In Memory of Punkin

Today, after a life spanning 20 years, we said goodbye to Punkin.

Punkin was born in the spring of 2003, in St. Andrews, Manitoba. She, her mother, and her siblings were taken to the Winnipeg Humane Society, which is where I met her, shortly after Christmas, 2003.

When I saw her, she was the only member of her family left at the Humane Society; Everyone else had been adopted. When I picked up this little orange fluffball and started brushing her, she fell asleep in my arms.  That’s when I knew she was meant to be with me.

A photo of young Punkin – bright-eyed and bushy tailed.

The Humane Society had named her ‘Rebecca,’ but I changed her name to Punkin, named after Punkinhead, the mascot of Eaton’s Toy Land. 

With a plaque of her namesake, which was gifted to my by a total stranger

She came to live at my condo on Stradbrook, joined shortly after by Kurtis and Sam.  While Punkin was not a fan of Sam at first (despite Sam’s obvious love for her), they eventually learned how to live with each other – and, I think, loved each other in their own way.

Sam so wanted to snuggle, and would gradually move closer and closer – until Punkin noticed.

After a few years, we moved to our condo on Portage.  Moving day was stressful on both Punkin and Sam (and Kurtis, who had to corral them), but they quickly adapted to their new home.

Staircases offered a whole world of new vantage points.

We lost Sam a few years ago, and Punkin definitely felt the loss.  Her personality also changed – the patio, previously a place where she ventured out with trepidation, became a favourite hangout.  She also became more vocal than ever, no doubt missing her partner in crime.

Late in life, the patio was her favourite place.
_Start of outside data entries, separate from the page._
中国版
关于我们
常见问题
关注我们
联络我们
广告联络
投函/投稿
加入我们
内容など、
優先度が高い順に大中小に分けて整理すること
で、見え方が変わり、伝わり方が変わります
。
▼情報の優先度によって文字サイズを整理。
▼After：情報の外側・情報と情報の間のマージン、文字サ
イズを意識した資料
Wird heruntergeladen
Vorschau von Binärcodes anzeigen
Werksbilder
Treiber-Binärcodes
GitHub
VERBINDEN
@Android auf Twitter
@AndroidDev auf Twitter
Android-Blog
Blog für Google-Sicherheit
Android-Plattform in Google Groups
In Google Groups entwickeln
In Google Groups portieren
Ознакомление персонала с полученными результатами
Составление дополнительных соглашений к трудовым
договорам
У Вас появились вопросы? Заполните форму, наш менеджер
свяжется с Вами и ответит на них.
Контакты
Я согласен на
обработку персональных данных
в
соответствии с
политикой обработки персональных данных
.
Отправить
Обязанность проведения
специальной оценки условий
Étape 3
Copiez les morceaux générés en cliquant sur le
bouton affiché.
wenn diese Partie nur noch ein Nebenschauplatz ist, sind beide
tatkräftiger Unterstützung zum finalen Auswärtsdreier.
If you met Punkin, you know she had a unique character – even her colour was somewhat unique, as orange cats are, more often than not, males.  She had stubby little legs, but always criss-crossed them when she walked, like a little model.  She loved people; Even with dozens of people at our house for a party, she would be in the middle of everything… Usually on someone’s lap. She never met a lap she didn’t like and, often, would hang her legs over each side of yours, like a lion sitting on a branch.  She also had a little ‘lion’s mane’ – tufts of hair around her shoulders just a little longer than the rest. And a big, gravelly meow for such a little cat.

Always the life of the party – even in her sunset days

She was photographed by a few professional photographers in her time (including Colin Corneau and Mike Peters) and has been painted/drawn by Jess Dixon and Paul Grindey.  Julie Kentner also had a gift to capture Punkin at her very best in photos.  Thanks to you all for these images.  I will treasure them always.
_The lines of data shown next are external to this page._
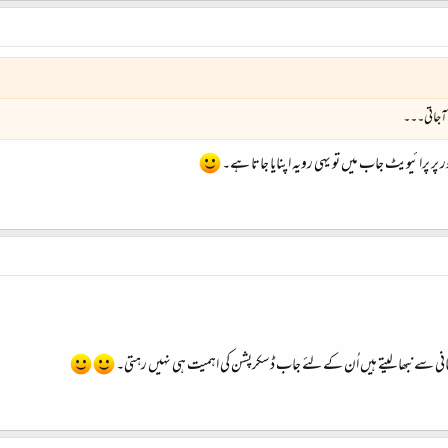
 آجاتی۔۔۔
پر پرائیویٹ جاب میں تو یہی رویہ اپنایا جاتا ہے۔
یشانی سے نبھا لیتے ہیں اُن کے لئے جاب ڈسکرپشن کی اہمیت ہی نہیں رہتی۔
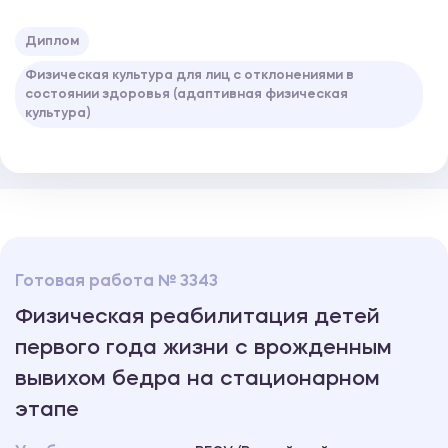
Диплом
Физическая культура для лиц с отклонениями в
состоянии здоровья (адаптивная физическая
культура)
Готовая работа № 3343
Физическая реабилитация детей
первого года жизни с врожденным
вывихом бедра на стационарном
этапе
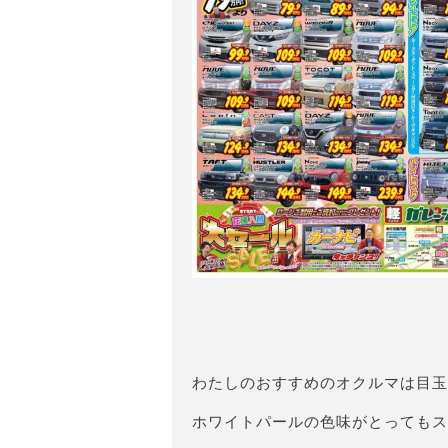
わたしのおすすめのオクルマは目玉
ホワイトパールの色味がとってもス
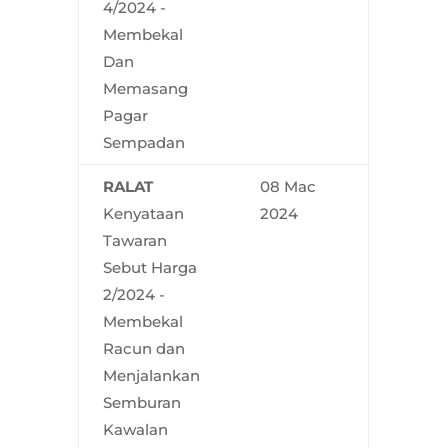
4/2024 -
Membekal
Dan
Memasang
Pagar
Sempadan
RALAT
08 Mac
Kenyataan
2024
Tawaran
Sebut Harga
2/2024 -
Membekal
Racun dan
Menjalankan
Semburan
Kawalan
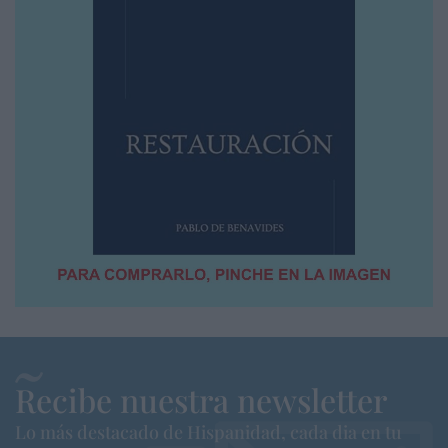
Recibe nuestra newsletter
Lo más destacado de Hispanidad, cada dia en tu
“A Portrait with Your Pet” Fundraiser Photo by Colin Corneau
By Mike Peters, who shot Punkin (and our house) for CAA Magazine
Punkin and Sam, by Jess Dixon
Thanks to Paul Grindey for this beautiful portrait, which I will treasure always.

Punkin had so many great people in her life, but I’d like to especially thank those who took care of her for us when we went away: Karen, Nico, Eric, Julie, Sharmyn, Jamie, Neil, Mary Ann, Adam, and Andrea… And I’m sure there are others I’ve missed. You fed her, snuggled with her, played with her, brought her toys, and even sang to her.  Thank you for your kindness.
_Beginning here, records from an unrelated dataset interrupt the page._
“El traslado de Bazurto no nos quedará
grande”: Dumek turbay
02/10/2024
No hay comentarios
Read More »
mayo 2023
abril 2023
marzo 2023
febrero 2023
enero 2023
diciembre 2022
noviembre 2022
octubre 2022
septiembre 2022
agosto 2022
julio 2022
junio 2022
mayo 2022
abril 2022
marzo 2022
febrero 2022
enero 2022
Julie always helped Punkin to find her light

Thanks also to Dr. Hawkes and the staff at Pembina Veterinary Hospital.  As Punkin aged and her health issues mounted, she became a regular at the clinic, and the staff has always been kind, compassionate and friendly – even when the little old lady was feisty.

We were lucky to have her with us as long as we did. But it was still hard to say goodbye.

Sunbeams were her favourite

While I’ve had many pets in my life, Punkin was in my life the longest, and had the biggest impact.  She was one of a kind and, although she was a little cat, she leaves a huge hole in my heart, and countless memories I will never forget.